Já o autor André Regal é mais direto sobre o que interfere na leitura do brasileiro. “Eu acredito que a falta de leitura atrapalhe autores de qualquer gênero. Atrapalha o trabalho do próprio escritor, que não teve uma formação desde a infância de uma leitura mais crítica. O autor não aprendeu a construir personagens e diálogos sólidos, montar um arco dramático decente e por sua vez, o leitor recebe esse tipo de produto nacional para adquirir. Vira uma bola de neve. Quando se cresce achando Machado de Assis ou Guimarães Rosa enfadonhos, a tendência é que se tenha uma bagagem cada vez mais rasa”, comenta. Sobre os investimentos do mercado e do que o público mais gosta hoje em dia, ele foi mais abrangente com relação a quem também produz a literatura nacional. “Nem acho que o mercado não se importe em investir. Acho que o próprio artista tem de se respeitar e se difundir. Por outro lado, essa questão esbarra na última. Se o mercado trabalha para o público, e o público gosta de conteúdo superficial, fica difícil ele remar para outra direção”.

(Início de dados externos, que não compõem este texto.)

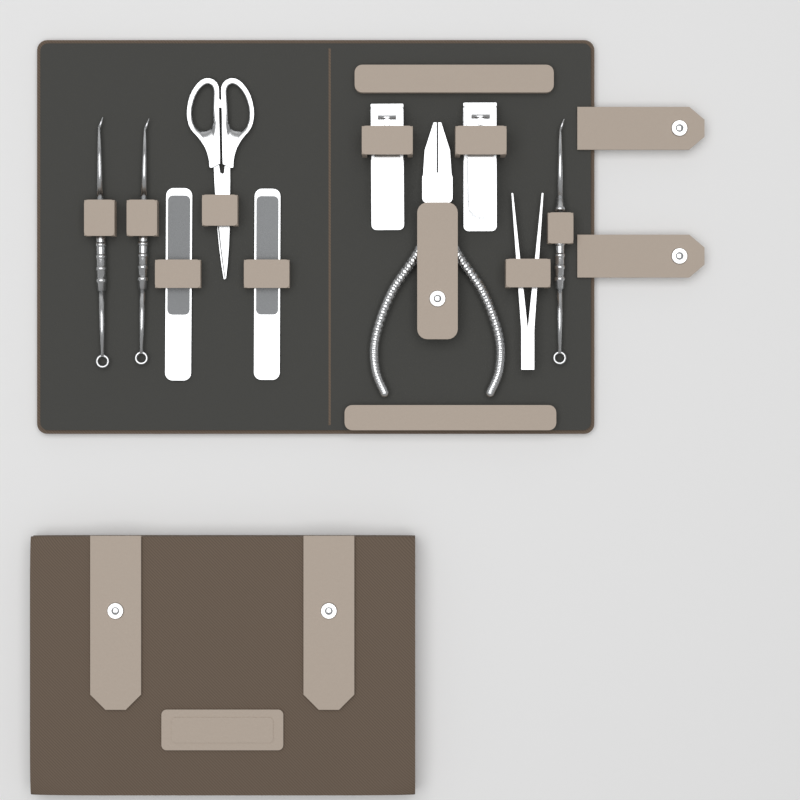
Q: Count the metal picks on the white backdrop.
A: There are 3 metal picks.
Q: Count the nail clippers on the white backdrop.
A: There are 2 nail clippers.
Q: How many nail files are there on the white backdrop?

A eminente crise editorial no Brasil preocupa não só as editoras como também os produtores de literatura, os próprios autores. “Já temos poucas editoras decentes no país. Por outro lado, temos inúmeras gráfica que publicam seu livro sem ao menos ler, desde que vc adquira mil cópias. Acho que isso vai empacando e engavetando cada vez mais autores, naturalmente. Isso sem mencionar a notória falta de qualidade no que escrevemos, como eu citei no início”, comenta André.
André, que vai publicar seu primeiro livro, A Lágrima de Giius, pela Editora Prismas, também enfrentou a concorrência da literatura erótica no já citado Wattpad. “Publicar no Wattpad ou qualquer outro lugar é uma luta diária. O alcance é consideravelmente menor em comparação ao da literatura erótica. Por isso, investi pesado em melhoria e qualidade do texto, para me destacar na divulgação boca-a-boca. [...] A Lágrima de Giius atingiu 9.000 leituras em pouco mais de três meses, mas agora a conversa é outra. É hora de sentar, trabalhar duro em cima do marketing e tentar captar o público alvo”.

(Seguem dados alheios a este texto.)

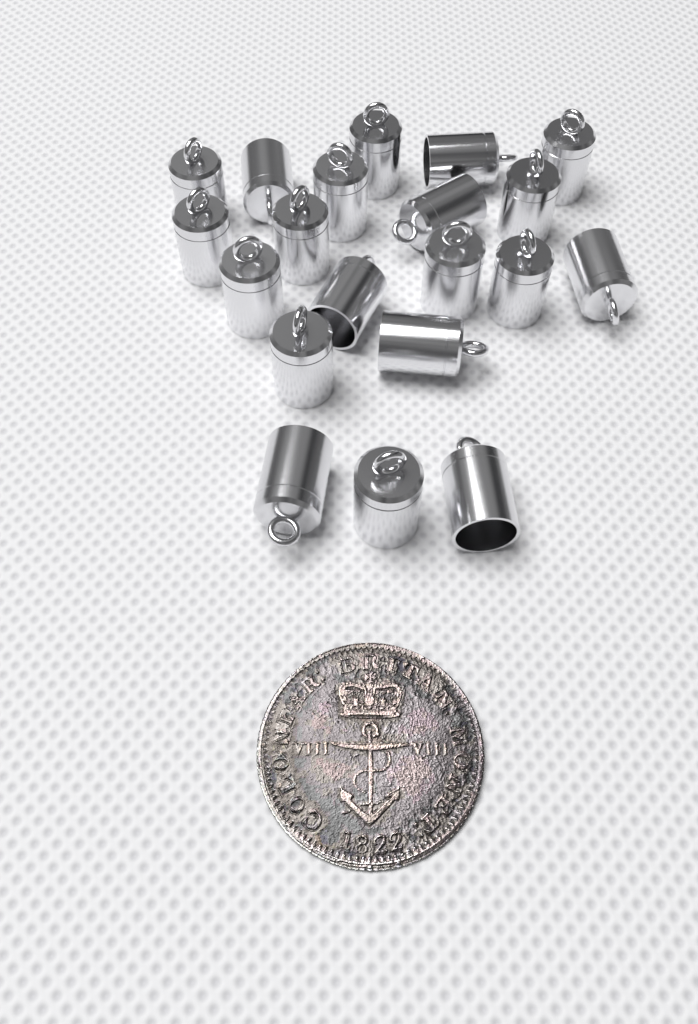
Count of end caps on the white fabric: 20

Quando se cresce achando Machado de Assis ou Guimarães Rosa enfadonhos, a tendência é que se tenha uma bagagem cada vez mais rasa

Diante de tudo isto temos diversos paradigmas. Uma baixa qualidade na educação, pouca leitura, pouco marketing e pouco interesse do público sobre o que é produzido aqui. Em contrapartida temos um mercado disposto, autores esperançosos e pessoas ávidas por uma boa história. Aparentemente lemos pouco e mal, mas nada que não possa melhorar.